The frail-looking 88-year-old, wearing a long red velvet dress and her silver hair pulled back from her face, was typically irreverent at a champagne reception in the main gallery of the Wallace Collection in central London.

"It is astonishing and amazing," the 2007 winner said in a short acceptance speech after being handed a Nobel medal by Swedish ambassador Staffan Carlsson.

"But I would like to say that there isn't anywhere to go from here, is there, unless, like some exemplars, recent ones, I could get a pat on the head from the Pope."

Lessing did not say who she was referring to, although former British Prime Minister Tony Blair, who she described in a recent interview as "a disaster for Britain," had talks with the Pope last year ahead of his conversion to Catholicism.

She also described her fantasy of reaching heaven, only to be told by Peter, the Christian apostle often portrayed as the keeper of the gates:

" Doris, you know that you are there simply because you are standing in for all the other writers who work so hard and who don't get prizes?"

Her dream is interrupted by her father, who says: "You're getting a bit above yourself, my girl, and we don't like it."

Victoria Barnsley, head of Lessing's British publisher HarperCollins UK, told the audience that Lessing's next book would be published in May.

Lessing has described it as an anti-war book about her parents whose lives were irrevocably damaged by World War One.

Asked if receiving the Nobel prize had changed her life, Lessing told Reuters: "My son Peter said, 'It's very strange ... here you are, been working away, working away and suddenly people notice you.' This is the thing in a nutshell, isn't it?"

Lessing, who was once told by an official connected with the Nobel prize that she would never win the award, was unable to travel to Sweden last year due to back problems.

At the reception, actress Juliet Stevenson and actor Alan Rickman read extracts from Lessing's work and HarperCollins announced it would donate 10,000 books to schools in Zimbabwe.

Lessing addressed the lack of teaching resources in Zimbabwe in an acceptance speech delivered on her behalf last year.

Carlsson said of the Nobel laureate: "Dear Doris Lessing, age is no issue in literature. You are forever young and wise, old and rebellious. Your bout with destiny and reality is heavyweight class...nothing has induced you to leave the ring."

Lessing was born to British parents in what is now Iran on October 22, 1919, and in 1925 her family moved to what is now Zimbabwe. She spent time in a Catholic convent before attending a girls school from which she dropped out.

She left home, married and divorced twice and had three children, and in 1950, the year after she moved to London, published her first novel "The Grass Is Singing."

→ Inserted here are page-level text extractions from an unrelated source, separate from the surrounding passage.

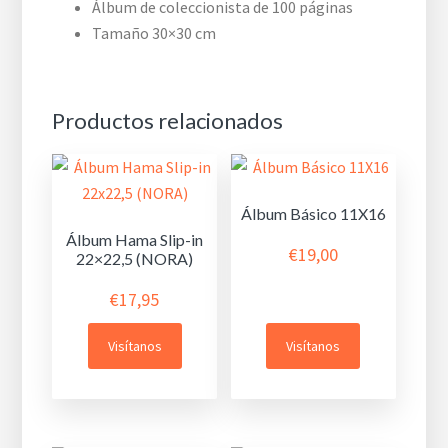
Álbum de coleccionista de 100 páginas
Tamaño 30×30 cm
Productos relacionados
Álbum Básico 11X16
Álbum Hama Slip-in
€
19,00
22×22,5 (NORA)
€
17,95
Visítanos
Visítanos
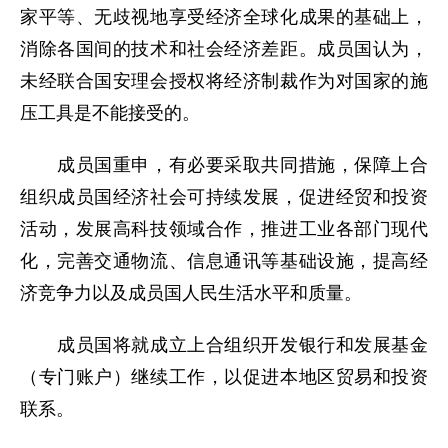
家平等、无歧视地享受经济全球化成果的基础上，
消除各国间的技术和社会经济差距。成员国认为，
未经联合国安理会授权将经济制裁作为对国家的施
压工具是不能接受的。
成员国重申，有必要采取共同措施，保障上合
组织成员国经济社会可持续发展，促进经贸和投资
活动，发展高科技领域合作，推进工业各部门现代
化，完善交通物流、信息通讯等基础设施，提高经
济竞争力以及成员国人民生活水平和质量。
成员国将就成立上合组织开发银行和发展基金
（专门账户）继续工作，以促进本地区贸易和投资
联系。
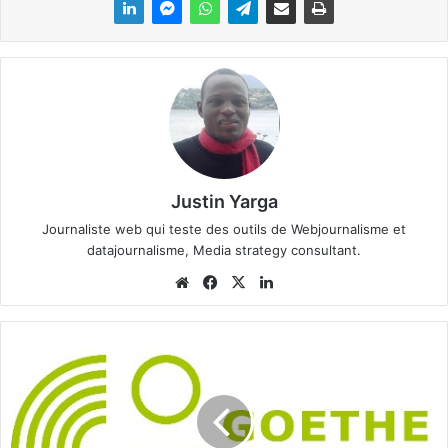
Justin Yarga
Journaliste web qui teste des outils de Webjournalisme et
datajournalisme, Media strategy consultant.
We
Fa
X
Lin
bsi
ce
ke
te
bo
din
M
ok
u
s
i
q
u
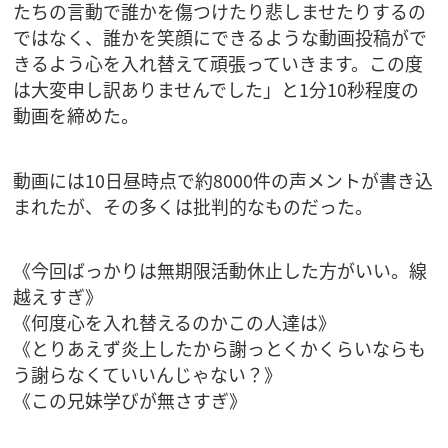
たちの言動で誰かを傷つけたり悲しませたりするの
ではなく、誰かを笑顔にできるような動画投稿がで
きるよう心を入れ替えて頑張っていきます。この度
は大変申し訳ありませんでした」と1分10秒程度の
動画を締めた。
動画には10日昼時点で約8000件の声メントが書き込
まれたが、その多くは批判的なものだった。
《今回ばっかりは無期限活動休止した方がいい。線
越えすぎ》
《何度心を入れ替えるのかこの人達は》
《とりあえず炎上したから謝っとくかくらいならも
う謝らなくていいんじゃない？》
《この兄妹学びが無さすぎ》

Her breakthrough came with the tale "The Golden Notebook," published in 1962, depicting female anger and aggression through its narrator and hailed by the feminist movement.

In the 1970s and early 1980s, Lessing turned to science fiction with the " Canopus in Argos" series before returning to realist fiction, and in the 1990s she wrote two volumes of her autobiography. Her latest novel was last year's "The Cleft."